# Supplied information

• • • •

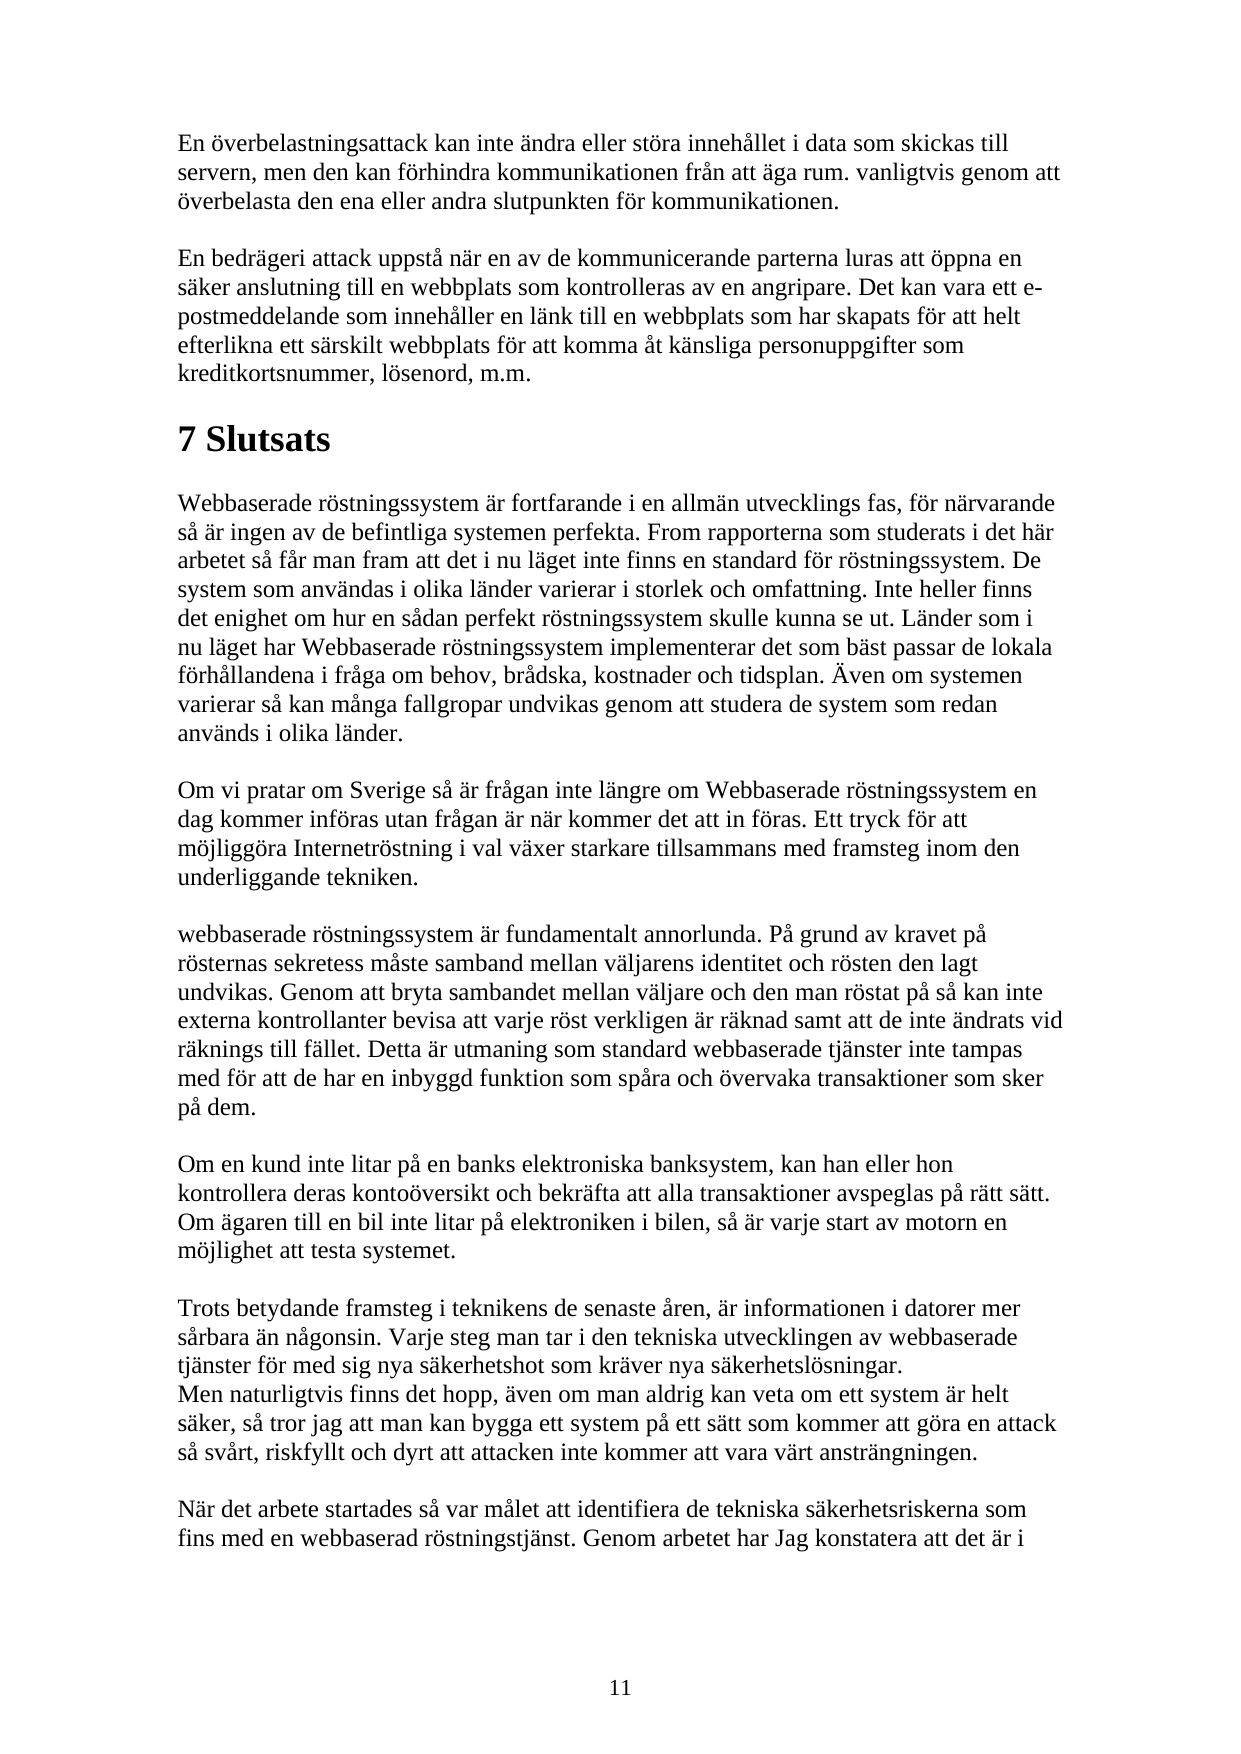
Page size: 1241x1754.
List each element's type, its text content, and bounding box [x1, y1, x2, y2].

text Trots betydande framsteg i teknikens de senaste åren, är informationen i datorer mer sårbara än någonsin. Varje steg man tar i den tekniska utvecklingen av webbaserade tjänster för med sig nya säkerhetshot som kräver nya säkerhetslösningar. [177, 1293, 1063, 1379]
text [177, 1494, 1063, 1552]
text Webbaserade röstningssystem är fortfarande i en allmän utvecklings fas, för närvarande så är ingen av de befintliga systemen perfekta. From rapporterna som studerats i det här arbetet så får man fram att det i nu läget inte finns en standard för röstningssystem. De system som användas i olika länder varierar i storlek och omfattning. Inte heller finns det enighet om hur en sådan perfekt röstningssystem skulle kunna se ut. Länder som i nu läget har Webbaserade röstningssystem implementerar det som bäst passar de lokala förhållandena i fråga om behov, brådska, kostnader och tidsplan. Även om systemen varierar så kan många fallgropar undvikas genom att studera de system som redan används i olika länder. [177, 488, 1063, 747]
text Men naturligtvis finns det hopp, även om man aldrig kan veta om ett system är helt säker, så tror jag att man kan bygga ett system på ett sätt som kommer att göra en attack så svårt, riskfyllt och dyrt att attacken inte kommer att vara värt ansträngningen. [177, 1379, 1063, 1465]
text 7 Slutsats [177, 416, 1063, 459]
text En överbelastningsattack kan inte ändra eller störa innehållet i data som skickas till servern, men den kan förhindra kommunikationen från att äga rum. vanligtvis genom att överbelasta den ena eller andra slutpunkten för kommunikationen. [177, 128, 1063, 215]
text webbaserade röstningssystem är fundamentalt annorlunda. På grund av kravet på rösternas sekretess måste samband mellan väljarens identitet och rösten den lagt undvikas. Genom att bryta sambandet mellan väljare och den man röstat på så kan inte externa kontrollanter bevisa att varje röst verkligen är räknad samt att de inte ändrats vid räknings till fället. Detta är utmaning som standard webbaserade tjänster inte tampas med för att de har en inbyggd funktion som spåra och övervaka transaktioner som sker på dem. [177, 919, 1063, 1120]
text Om en kund inte litar på en banks elektroniska banksystem, kan han eller hon kontrollera deras kontoöversikt och bekräfta att alla transaktioner avspeglas på rätt sätt. Om ägaren till en bil inte litar på elektroniken i bilen, så är varje start av motorn en möjlighet att testa systemet. [177, 1149, 1063, 1264]
text En bedrägeri attack uppstå när en av de kommunicerande parterna luras att öppna en säker anslutning till en webbplats som kontrolleras av en angripare. Det kan vara ett e-postmeddelande som innehåller en länk till en webbplats som har skapats för att helt efterlikna ett särskilt webbplats för att komma åt känsliga personuppgifter som kreditkortsnummer, lösenord, m.m. [177, 243, 1063, 387]
text Om vi pratar om Sverige så är frågan inte längre om Webbaserade röstningssystem en dag kommer införas utan frågan är när kommer det att in föras. Ett tryck för att möjliggöra Internetröstning i val växer starkare tillsammans med framsteg inom den underliggande tekniken. [177, 775, 1063, 890]
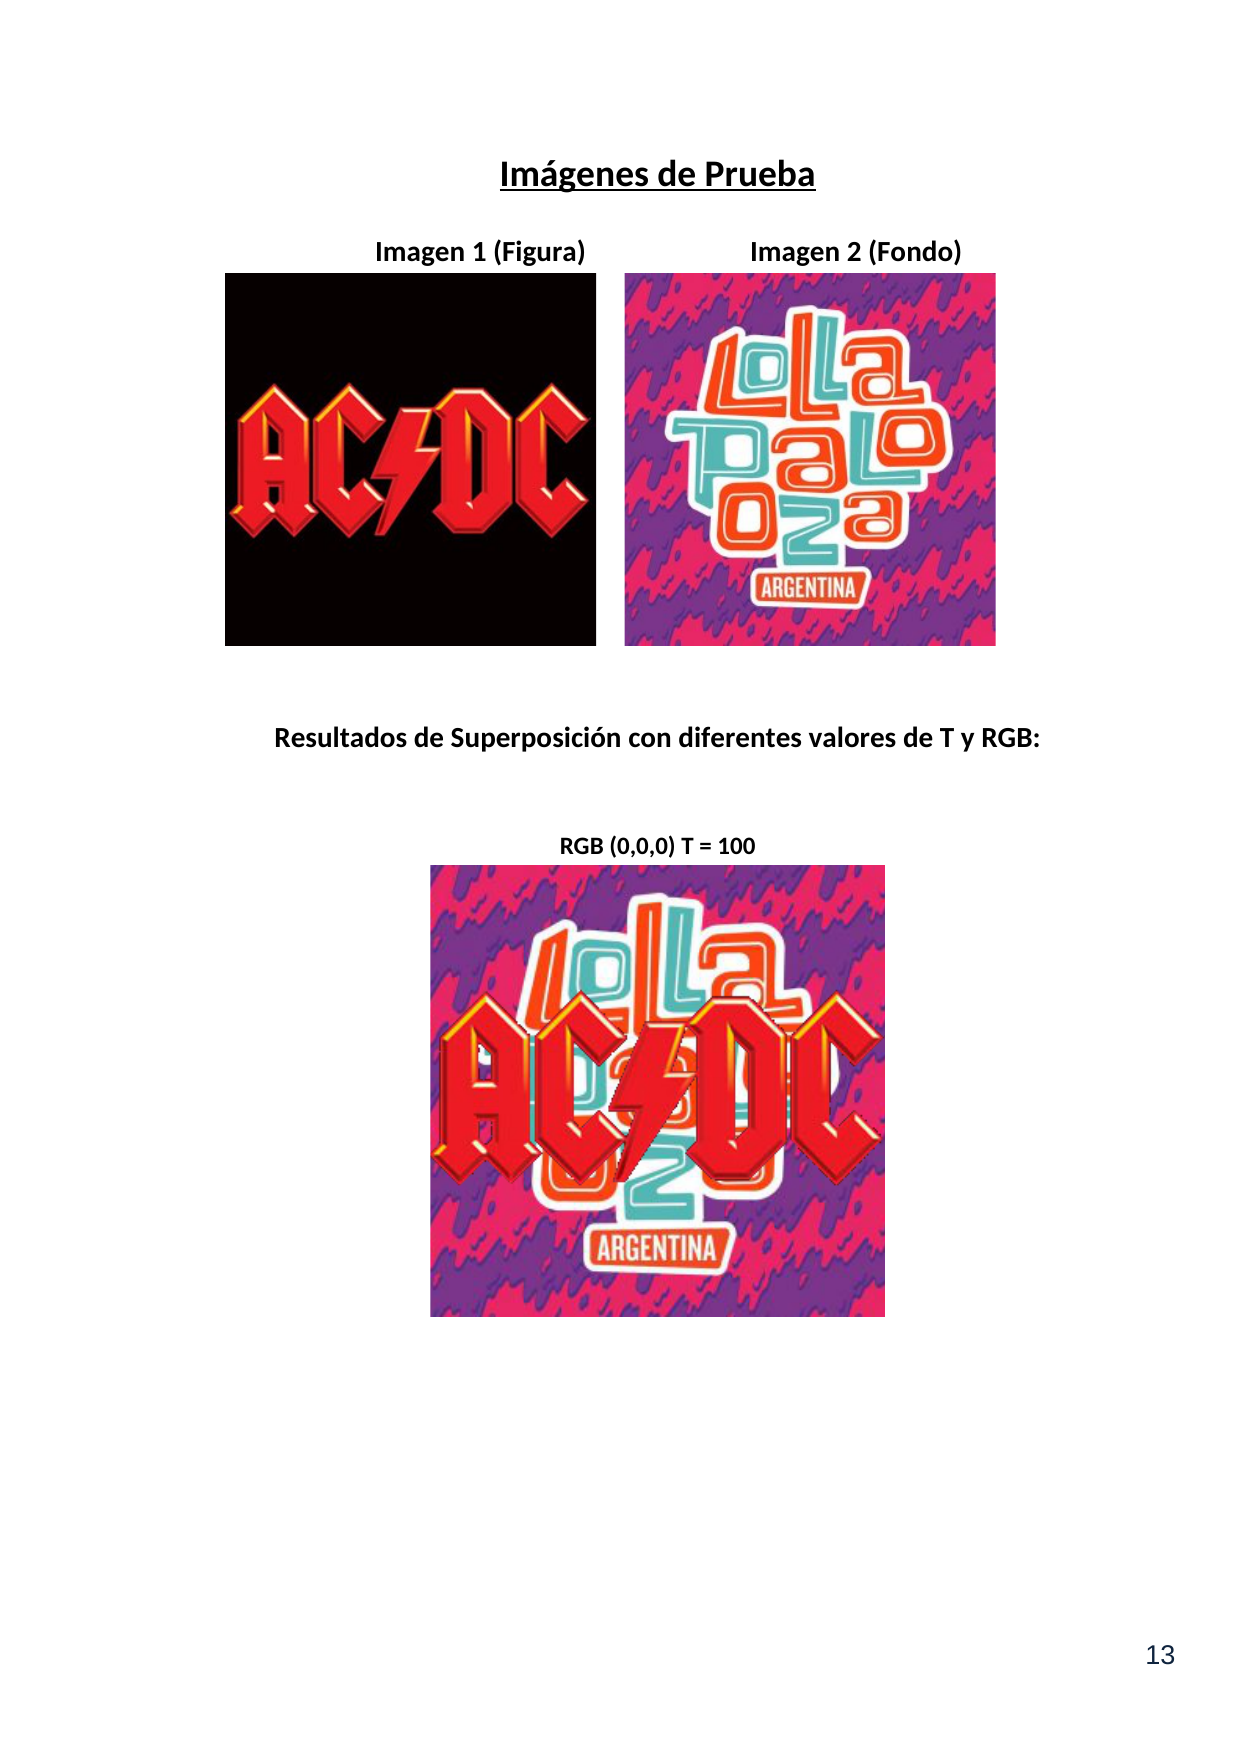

• • • •

# Assignment
Reproduce the complete set of records verbatim and omit the pictures.

# Written answer
Page size: 1241x1754.
List each element's type, its text content, and bounding box [x1, y1, x2, y2].

text Trots betydande framsteg i teknikens de senaste åren, är informationen i datorer mer sårbara än någonsin. Varje steg man tar i den tekniska utvecklingen av webbaserade tjänster för med sig nya säkerhetshot som kräver nya säkerhetslösningar. [177, 1293, 1063, 1379]
text [177, 1494, 1063, 1552]
text Webbaserade röstningssystem är fortfarande i en allmän utvecklings fas, för närvarande så är ingen av de befintliga systemen perfekta. From rapporterna som studerats i det här arbetet så får man fram att det i nu läget inte finns en standard för röstningssystem. De system som användas i olika länder varierar i storlek och omfattning. Inte heller finns det enighet om hur en sådan perfekt röstningssystem skulle kunna se ut. Länder som i nu läget har Webbaserade röstningssystem implementerar det som bäst passar de lokala förhållandena i fråga om behov, brådska, kostnader och tidsplan. Även om systemen varierar så kan många fallgropar undvikas genom att studera de system som redan används i olika länder. [177, 488, 1063, 747]
text Men naturligtvis finns det hopp, även om man aldrig kan veta om ett system är helt säker, så tror jag att man kan bygga ett system på ett sätt som kommer att göra en attack så svårt, riskfyllt och dyrt att attacken inte kommer att vara värt ansträngningen. [177, 1379, 1063, 1465]
text 7 Slutsats [177, 416, 1063, 459]
text En överbelastningsattack kan inte ändra eller störa innehållet i data som skickas till servern, men den kan förhindra kommunikationen från att äga rum. vanligtvis genom att överbelasta den ena eller andra slutpunkten för kommunikationen. [177, 128, 1063, 215]
text webbaserade röstningssystem är fundamentalt annorlunda. På grund av kravet på rösternas sekretess måste samband mellan väljarens identitet och rösten den lagt undvikas. Genom att bryta sambandet mellan väljare och den man röstat på så kan inte externa kontrollanter bevisa att varje röst verkligen är räknad samt att de inte ändrats vid räknings till fället. Detta är utmaning som standard webbaserade tjänster inte tampas med för att de har en inbyggd funktion som spåra och övervaka transaktioner som sker på dem. [177, 919, 1063, 1120]
text Om en kund inte litar på en banks elektroniska banksystem, kan han eller hon kontrollera deras kontoöversikt och bekräfta att alla transaktioner avspeglas på rätt sätt. Om ägaren till en bil inte litar på elektroniken i bilen, så är varje start av motorn en möjlighet att testa systemet. [177, 1149, 1063, 1264]
text En bedrägeri attack uppstå när en av de kommunicerande parterna luras att öppna en säker anslutning till en webbplats som kontrolleras av en angripare. Det kan vara ett e-postmeddelande som innehåller en länk till en webbplats som har skapats för att helt efterlikna ett särskilt webbplats för att komma åt känsliga personuppgifter som kreditkortsnummer, lösenord, m.m. [177, 243, 1063, 387]
text Om vi pratar om Sverige så är frågan inte längre om Webbaserade röstningssystem en dag kommer införas utan frågan är när kommer det att in föras. Ett tryck för att möjliggöra Internetröstning i val växer starkare tillsammans med framsteg inom den underliggande tekniken. [177, 775, 1063, 890]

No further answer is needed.